Süddeutsche Zeitung

Hamburger SV:Die HSV-Girlande des Grauens

Lesezeit: 2 min

Von Klaus Hoeltzenbein, München

Achtung, Quiz! Erste Frage, eine leichte, zum Warmdenken gewissermaßen: Was haben Armin Veh, Michael Oenning, Thorsten Fink, Bert van Marwijk, Josef "Joe" Zinnbauer, Bruno Labbadia und Markus Gisdol gemeinsam?

Zweite Frage, etwas höher im Schwierigkeitsgrad: Was eint Heiko Westermann, Jeffrey Bruma, Pierre-Michel Lasogga?

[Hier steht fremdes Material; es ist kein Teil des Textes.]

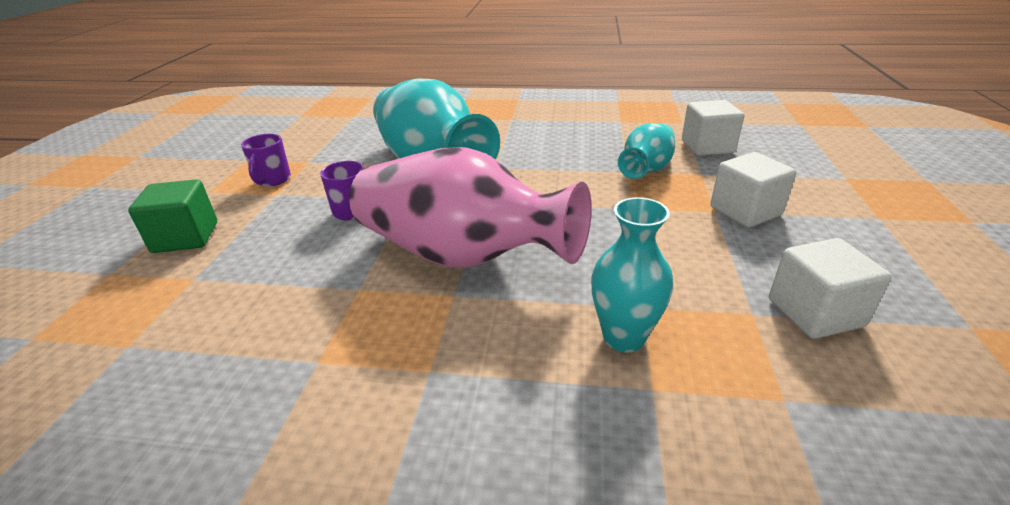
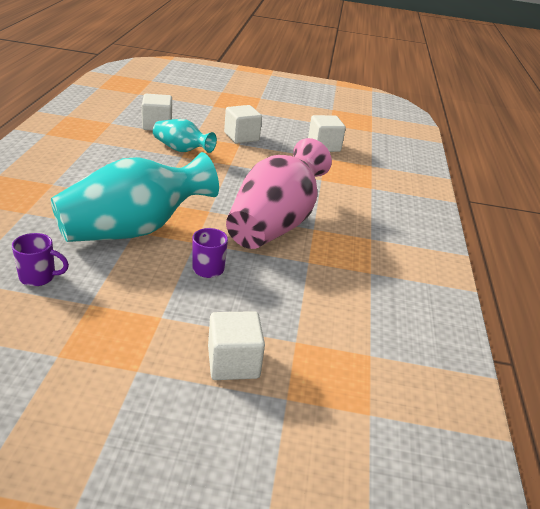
camera: 95 degrees left, 0 degrees up
(186, 237) = (233, 362): green cube -> white cube
(272, 180) = (128, 324): purple mug -> purple mug (39, 277)
(624, 337) = (343, 188): turquoise vase -> none

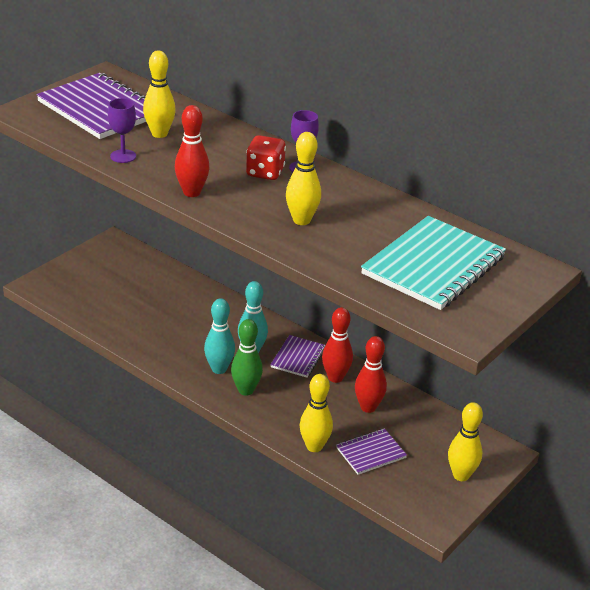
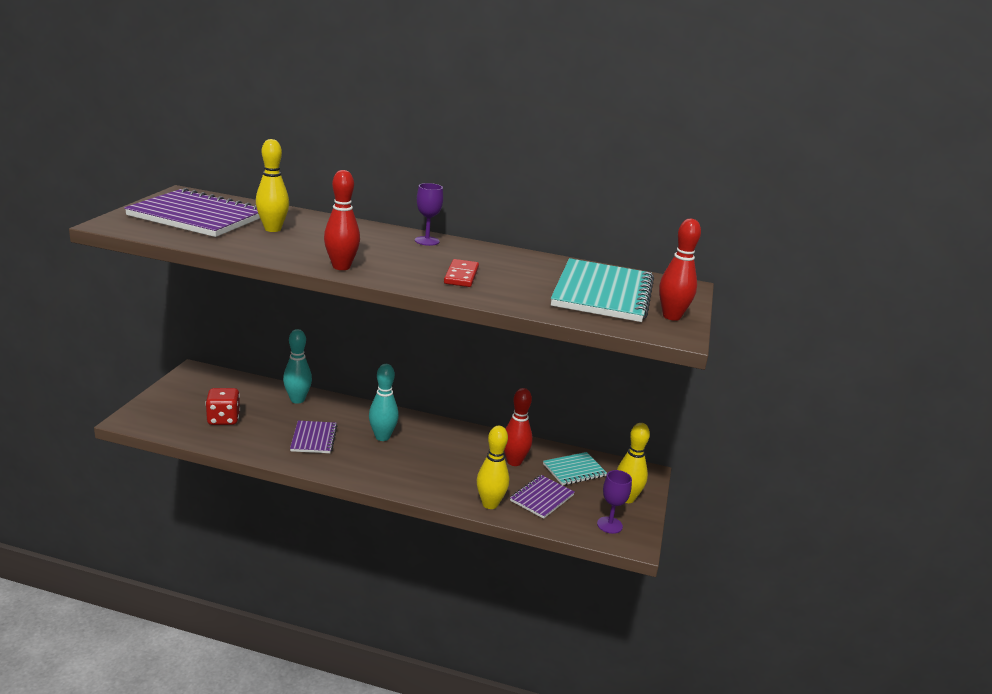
camera: 25 degrees left, 10 degrees down
(123, 156) = (249, 247): purple goblet -> purple goblet (609, 525)
(219, 369) = (361, 458): turquoise bowling pin -> turquoise bowling pin (297, 400)
(246, 390) = (397, 470): green bowling pin -> none
(265, 173) = (397, 247): red dice -> red dice (223, 419)
(298, 358) = (427, 434): purple notebook -> purple notebook (313, 438)
(301, 220) = (461, 276): yellow bowling pin -> red domino
(335, 377) = (470, 444): red bowling pin -> red bowling pin (671, 316)
(426, 431) = (574, 470): none -> turquoise notebook

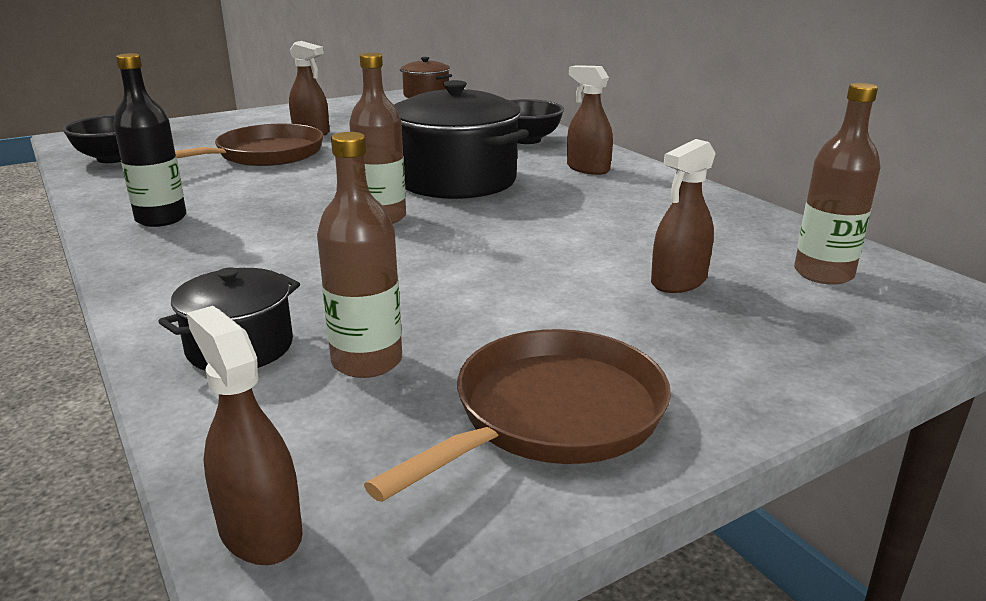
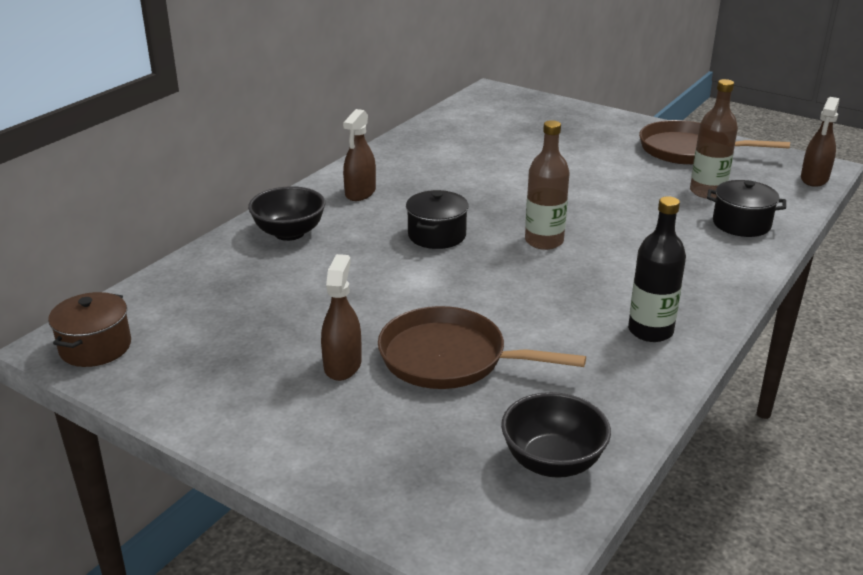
camera: 115 degrees left, 5 degrees up
(457, 180) = (437, 235): black pot -> black pot, size x0.55
(678, 281) = (538, 143): brown spray bottle -> none
(823, 274) = (490, 115): brown bottle -> none

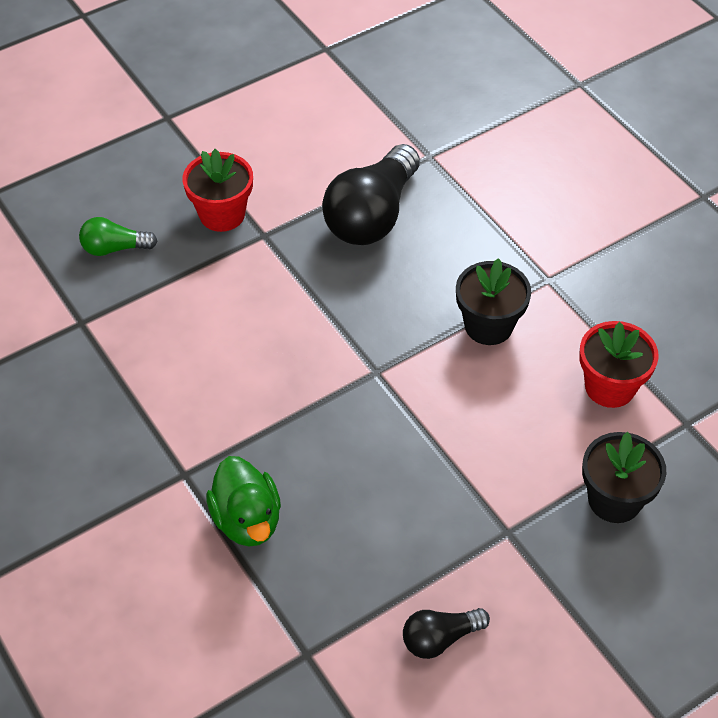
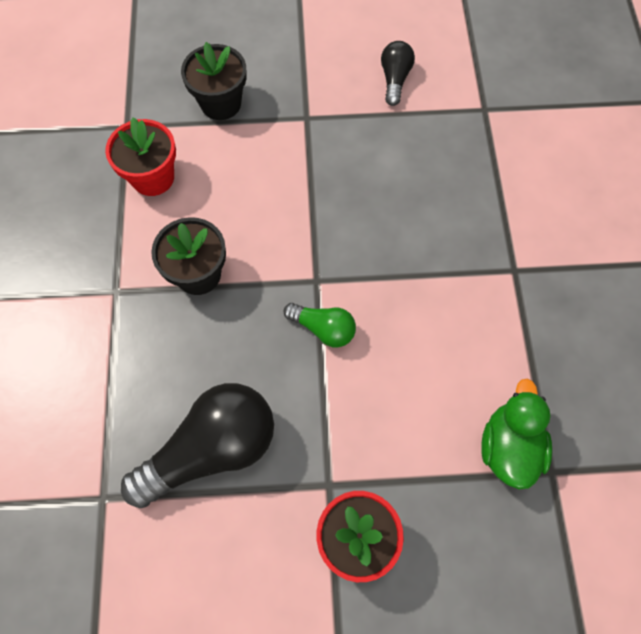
camera: 150 degrees left, 15 degrees up
(115, 248) = (486, 554): green light bulb -> green light bulb (323, 329)
(247, 520) = (482, 211): green duck -> green duck (508, 446)
(440, 638) = (395, 79): black light bulb -> black light bulb turned 90 degrees counterclockwise

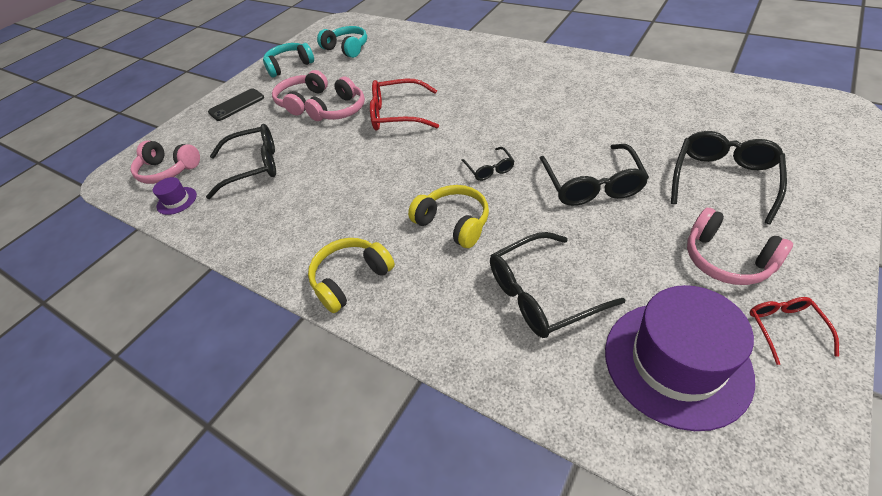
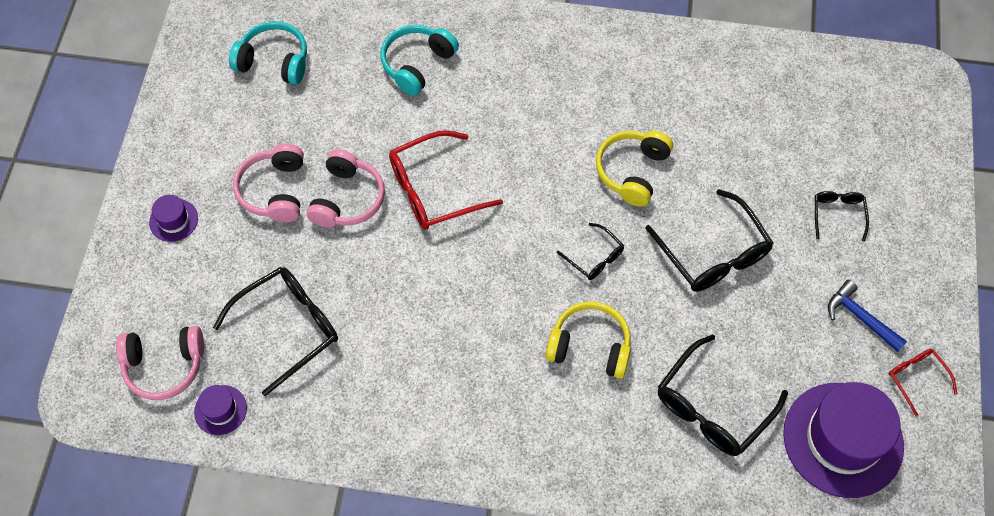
camera: 30 degrees left, 15 degrees up
(236, 105) = (173, 220): black phone -> purple hat
(289, 66) = (201, 118): turquoise headphones -> turquoise headphones (417, 64)
(351, 279) = (516, 449): yellow headphones -> yellow headphones (632, 171)
(723, 180) = (838, 214): black glasses -> black glasses, size x0.53
(726, 259) = (860, 317): pink headphones -> blue hammer

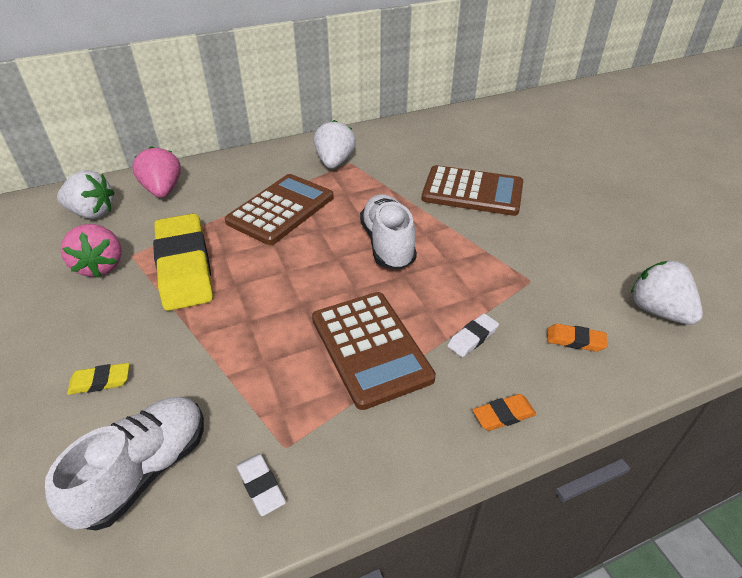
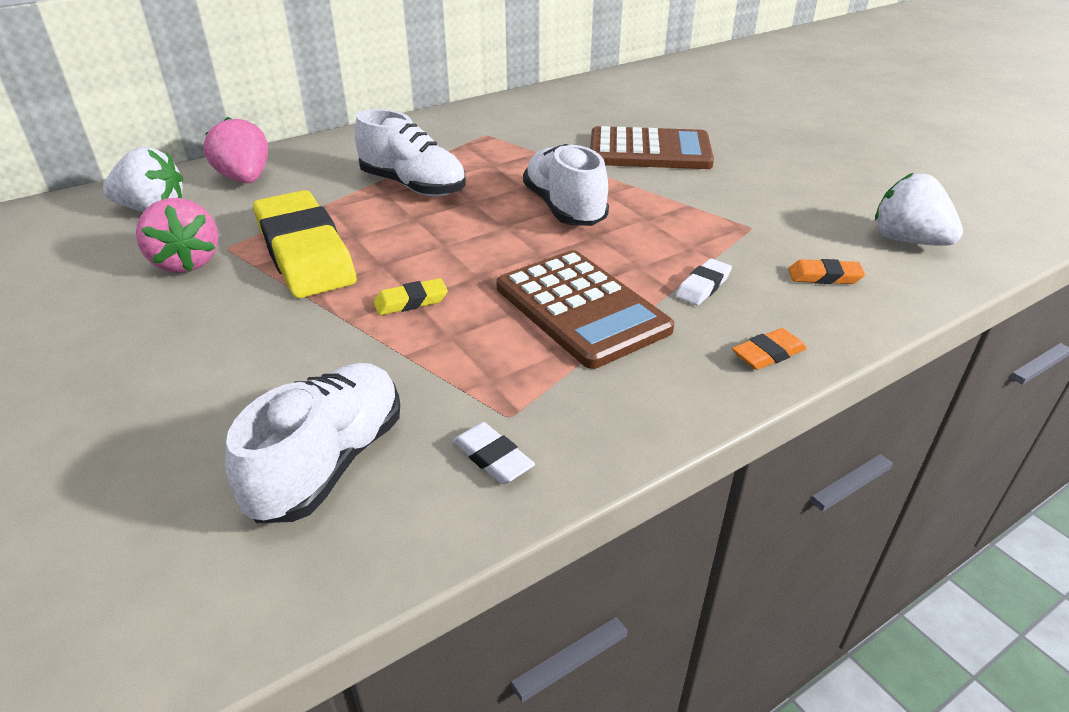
camera: 10 degrees left, 5 degrees down
(100, 381) = (232, 379): yellow eraser -> yellow eraser (411, 301)
(281, 209) = (413, 186): brown calculator -> white shoe
(334, 162) = (466, 135): white strawberry -> none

Man hatte ja schon die ernsthafte Sorge, dass all den Frage-und-Antwort-Spielchen im ARD-Vorabendprogramm demnächst die Substanz ausgehen werde, aber seit Samstagnachmittag ist diese Sorge ein bisschen kleiner. Da wurde in einem einzigen Fußballspiel wieder einmal deutlich, wie viel Rätselspaß so ein Duell entwickeln kann. Speziell die Opfergänge des Hamburger SV nach München sind längst ein Klassiker - sie haben sogar für Quizfreude unter den Mathematikern einen Reiz, der weit übers kleine Einmaleins hinausreicht. Eine einfachere Frage für Schnelldenker wäre zum Beispiel: Wie viele mögliche Ergebnisse liegen zwischen einem 1:3 und einem 2:9? Und, schon schwerer: Wie hoch ist die Wahrscheinlichkeit, dass die einzige Mannschaft, die seit Gründung der Bundesliga immer dabei war, dass also der HSV zweimal mit 0:8 verliert? Nicht etwa Jahrzehnte voneinander entfernt, sondern im Februar 2015 mit Wiederholung im Februar 2017? Auf Akklimatisationsprobleme in der kalten Jahreszeit lässt sich ein solches 0:16 kaum schieben, denn zwischendrin, im August 2015, kassierte der ehedem ruhmreiche HSV an der Isar immerhin ein 0:5.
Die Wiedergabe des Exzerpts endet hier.